§ **Text section**:

The AI kept using hardcoded pixel values like w-[321px] or text-[14px], and randomly hallucinating HEX colors like bg-[#ff0000] that weren't even in my design system.
Normally, the solution is simple: go back to the chat and say, "Fix this to match my Tailwind standards." But doing this for every component meant burning through my AI quota (and my money). My focus should be on getting the logic to work. "Grunt work" like standardizing pixels shouldn't require thinking, and it shouldn't be delegated to an expensive AI prompt. It should be handled by a local, autonomous tool.
Existing linters didn't solve these highly specific UI architectural issues out-of-the-box. So, I built my own zero-dependency autonomous gatekeeper: aura-lint.
How the Autonomous Auto-Fix Engine Works (--fix)
Aura-lint doesn't just find errors and yell at you. When you run it with the --fix flag, it dives into your code and cleans up the mess left by AI (or careless developers).
For example, to solve the recurring pixel (px) issue, I wrote a formula based on Tailwind's default 4-point grid system. When the engine sees a value written in px, it runs this simple but effective math in the background:
const twClass = pxVal / 4;
if (Number.isInteger(twClass)) {
replacement = `${prefix}-${twClass}`;
} else {
replacement = `${prefix}-${Math.round(twClass)}`;
}
What does this mean?
- Did the AI write
p-[16px]? Aura-lint divides it by 4, sees it's an integer, and instantly converts it top-4. - Did the AI invent a weird value like
w-[18px]? It divides 18 by 4 (4.5), rounds it up, and standardizes it tow-5.
This ensures you never have -[px] spaghetti in your codebase; everything aligns perfectly with standard Tailwind spacing.

§ **Exercise details**: Retype the aura-lint text word for word, everything from "For example, to" down to "standard Tailwind spacing.".

§ **Given data**:
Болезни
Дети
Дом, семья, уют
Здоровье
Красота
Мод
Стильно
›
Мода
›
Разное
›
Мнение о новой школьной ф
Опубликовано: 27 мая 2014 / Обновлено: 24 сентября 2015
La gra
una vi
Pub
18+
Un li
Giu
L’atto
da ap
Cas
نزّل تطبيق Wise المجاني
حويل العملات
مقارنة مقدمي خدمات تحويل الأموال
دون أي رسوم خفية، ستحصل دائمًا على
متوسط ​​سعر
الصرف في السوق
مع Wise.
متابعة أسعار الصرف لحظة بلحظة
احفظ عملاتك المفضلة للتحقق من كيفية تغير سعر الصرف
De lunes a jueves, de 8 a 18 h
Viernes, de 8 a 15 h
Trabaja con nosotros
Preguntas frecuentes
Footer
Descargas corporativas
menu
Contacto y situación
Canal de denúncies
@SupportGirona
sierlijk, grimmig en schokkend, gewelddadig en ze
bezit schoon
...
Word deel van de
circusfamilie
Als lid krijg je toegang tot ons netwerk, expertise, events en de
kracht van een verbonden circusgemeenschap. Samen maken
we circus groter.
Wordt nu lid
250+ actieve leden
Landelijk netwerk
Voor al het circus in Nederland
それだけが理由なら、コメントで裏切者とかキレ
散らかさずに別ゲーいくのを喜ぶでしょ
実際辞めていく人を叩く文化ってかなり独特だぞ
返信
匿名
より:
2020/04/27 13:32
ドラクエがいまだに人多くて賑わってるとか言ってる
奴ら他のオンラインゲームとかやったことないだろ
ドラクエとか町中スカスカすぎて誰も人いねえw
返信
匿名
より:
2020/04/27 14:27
* * *
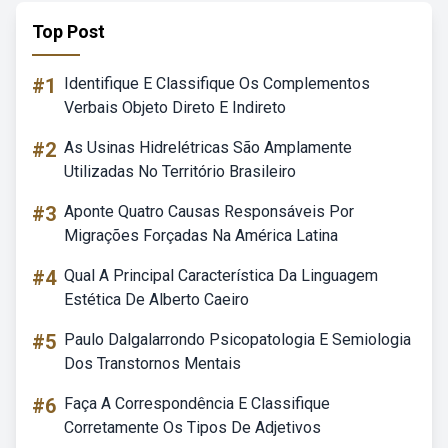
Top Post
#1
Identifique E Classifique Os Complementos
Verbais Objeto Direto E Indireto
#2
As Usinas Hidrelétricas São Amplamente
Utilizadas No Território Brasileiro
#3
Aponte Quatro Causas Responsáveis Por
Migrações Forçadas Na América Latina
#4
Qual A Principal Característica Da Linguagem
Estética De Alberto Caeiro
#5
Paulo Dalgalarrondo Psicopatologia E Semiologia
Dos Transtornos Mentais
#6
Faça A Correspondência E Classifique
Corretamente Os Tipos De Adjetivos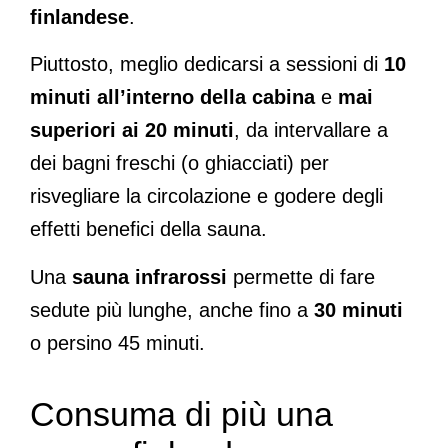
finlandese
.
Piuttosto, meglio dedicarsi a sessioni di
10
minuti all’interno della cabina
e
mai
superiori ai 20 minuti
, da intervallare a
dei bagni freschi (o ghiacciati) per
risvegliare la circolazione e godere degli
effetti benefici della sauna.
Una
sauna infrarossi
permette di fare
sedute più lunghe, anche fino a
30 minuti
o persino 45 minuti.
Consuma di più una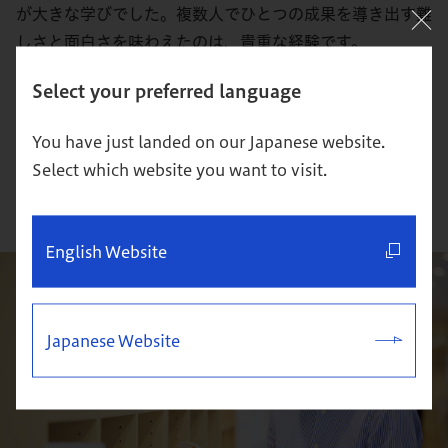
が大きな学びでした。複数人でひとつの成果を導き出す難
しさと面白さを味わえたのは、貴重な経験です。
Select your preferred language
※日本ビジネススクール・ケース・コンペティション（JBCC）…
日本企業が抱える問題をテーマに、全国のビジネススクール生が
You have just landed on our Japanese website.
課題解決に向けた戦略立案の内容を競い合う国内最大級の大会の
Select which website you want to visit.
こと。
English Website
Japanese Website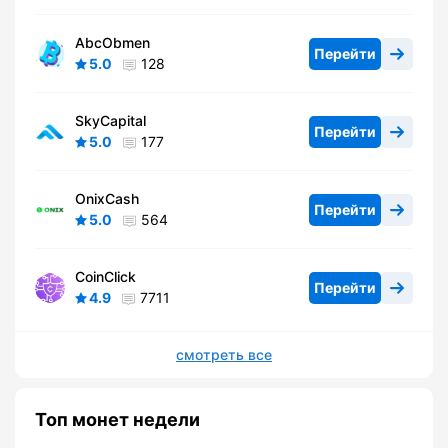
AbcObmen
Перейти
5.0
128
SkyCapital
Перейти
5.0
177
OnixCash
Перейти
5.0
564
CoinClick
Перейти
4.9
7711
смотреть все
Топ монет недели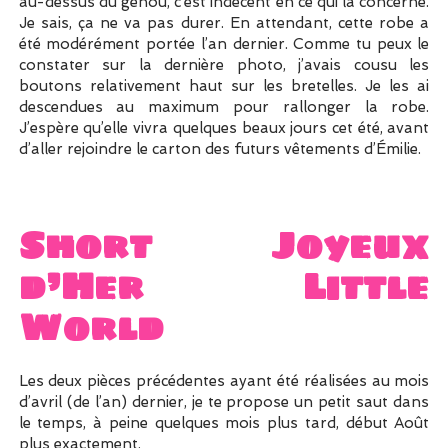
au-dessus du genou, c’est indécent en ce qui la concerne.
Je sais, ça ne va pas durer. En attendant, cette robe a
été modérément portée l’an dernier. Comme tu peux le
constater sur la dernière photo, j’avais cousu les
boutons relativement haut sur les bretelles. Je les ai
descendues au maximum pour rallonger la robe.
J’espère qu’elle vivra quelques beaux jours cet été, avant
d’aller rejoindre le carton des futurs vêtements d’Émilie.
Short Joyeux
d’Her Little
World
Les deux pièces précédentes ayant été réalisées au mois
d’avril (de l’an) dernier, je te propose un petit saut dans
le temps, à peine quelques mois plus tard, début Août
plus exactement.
--
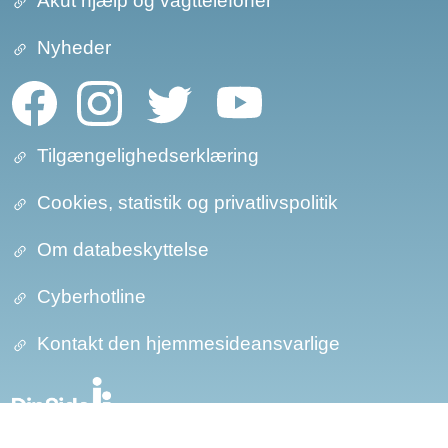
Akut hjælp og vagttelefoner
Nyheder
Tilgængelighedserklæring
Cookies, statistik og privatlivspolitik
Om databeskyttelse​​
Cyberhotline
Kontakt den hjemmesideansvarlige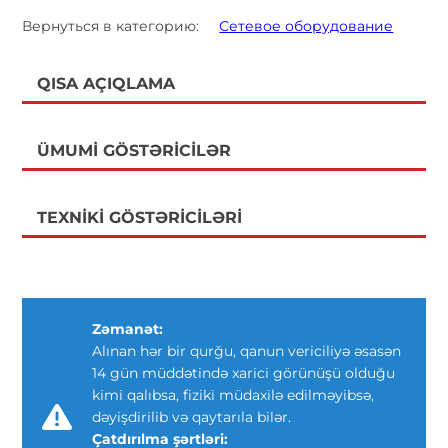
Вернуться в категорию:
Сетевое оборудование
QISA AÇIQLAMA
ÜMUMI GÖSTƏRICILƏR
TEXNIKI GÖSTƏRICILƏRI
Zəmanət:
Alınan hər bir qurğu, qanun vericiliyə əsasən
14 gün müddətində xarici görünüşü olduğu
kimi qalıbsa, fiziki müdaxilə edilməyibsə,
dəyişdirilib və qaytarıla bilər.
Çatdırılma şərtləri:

§ **Written reply**:
For example, to solve the recurring pixel (px) issue, I wrote a formula based on Tailwind's default 4-point grid system. When the engine sees a value written in px, it runs this simple but effective math in the background:
const twClass = pxVal / 4;
if (Number.isInteger(twClass)) {
replacement = `${prefix}-${twClass}`;
} else {
replacement = `${prefix}-${Math.round(twClass)}`;
}
What does this mean?
- Did the AI write
p-[16px]? Aura-lint divides it by 4, sees it's an integer, and instantly converts it top-4. - Did the AI invent a weird value like
w-[18px]? It divides 18 by 4 (4.5), rounds it up, and standardizes it tow-5.
This ensures you never have -[px] spaghetti in your codebase; everything aligns perfectly with standard Tailwind spacing.